[pymvpa] detecting changes between fMRI sessions: a new mapper?

Emanuele Olivetti emanuele at relativita.com
Thu Sep 18 11:14:05 UTC 2008

Some observations below, inline.

Yaroslav Halchenko wrote:
> So I see 2 questions here actually:
> 1. technical -- how to combine features of two (or more datasets) into 1
> dataset. For now we have some way to ease the life of a user:
> MetaDataset...

Unfortunately I have no real clue on the technical side, currently.
Your ideas seems fine to me :)

> 2. neuroscientific -- how to contrast two sessions... That is imho more
>    complicated. I had a limited experience with 1 dataset where
>    different conditions were collected in different runs... so the
>    problem was to remove such 'run-specificity' so clf don't rely on
>    simple misalignment or trend to classify samples. apparently detrend
>    + zscoring helped -- at the end sensitivity maps were quite sensible.

Good point. In the experiment example that I was briefly describing,
each session is indeed made of just one run.

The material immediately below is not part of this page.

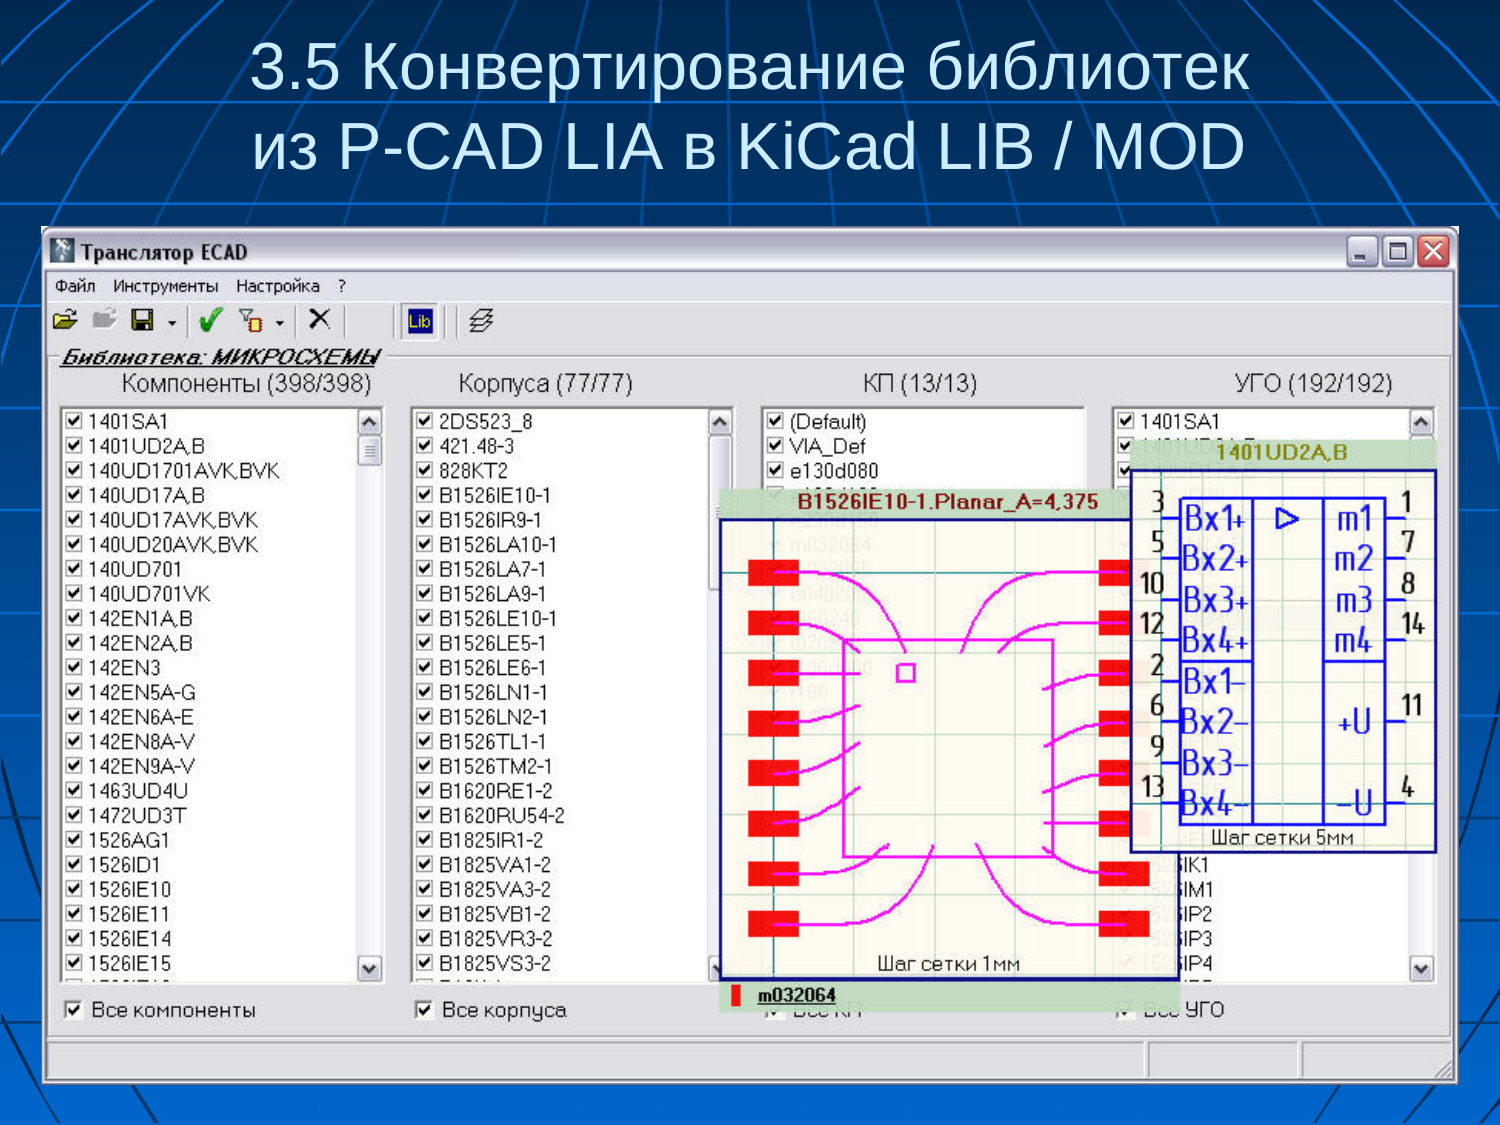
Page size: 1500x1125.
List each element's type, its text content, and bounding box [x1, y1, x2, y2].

title 3.5 Конвертирование библиотек из P-CAD LIA в KiCad LIB / MOD [74, 15, 1425, 191]
picture [41, 226, 1459, 1085]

But differences across runs in
a multi-run experiment are expected to be less (or better, somewhat
different) from differences across sessions weeks far from each other.

>    In Emanuele's example situation is more interesting, although could
>    be done indeed just simple way (in addition to suggested): double
>    number of labels -- ie. dog1 (for session 1) dog2(for session 2).
>    Do regular analysis, and then look at the sensitivity maps between
>    dog1-vs-dog2. If dog category wasn't trained for at home -- I hope
>    that generalization and sensitivity would be at-chance. If it was
>    trained at home -- should be sensible...
>    noone would know which one is the best way to proceed unless tried
>    them all I guess ;-)

Unfortunately, for the specific experiment I was mentioning,
each picture is shown no more than once per session. So
you can't label samples with "dog" or "dog1,dog2", since there is
at most just 1 sample per label (per session). Just to give some
figure, there is a pool of - say - 100 different pictures. 60-80
ot them are drawn at random and shown once in the first session to
the subject. Then you train at home on half of them (maybe plus
some others not use before) and then, during the second session,
the pictures of the first session are presented again (maybe in
different order).

So the only useful labelling you can use here seems to be "trained"
and "not trained", without taking into account the information
of which picture was actually shown in each sample. Actually
the semantic content of the picture is an information that can
be thrown away once the dataset is built.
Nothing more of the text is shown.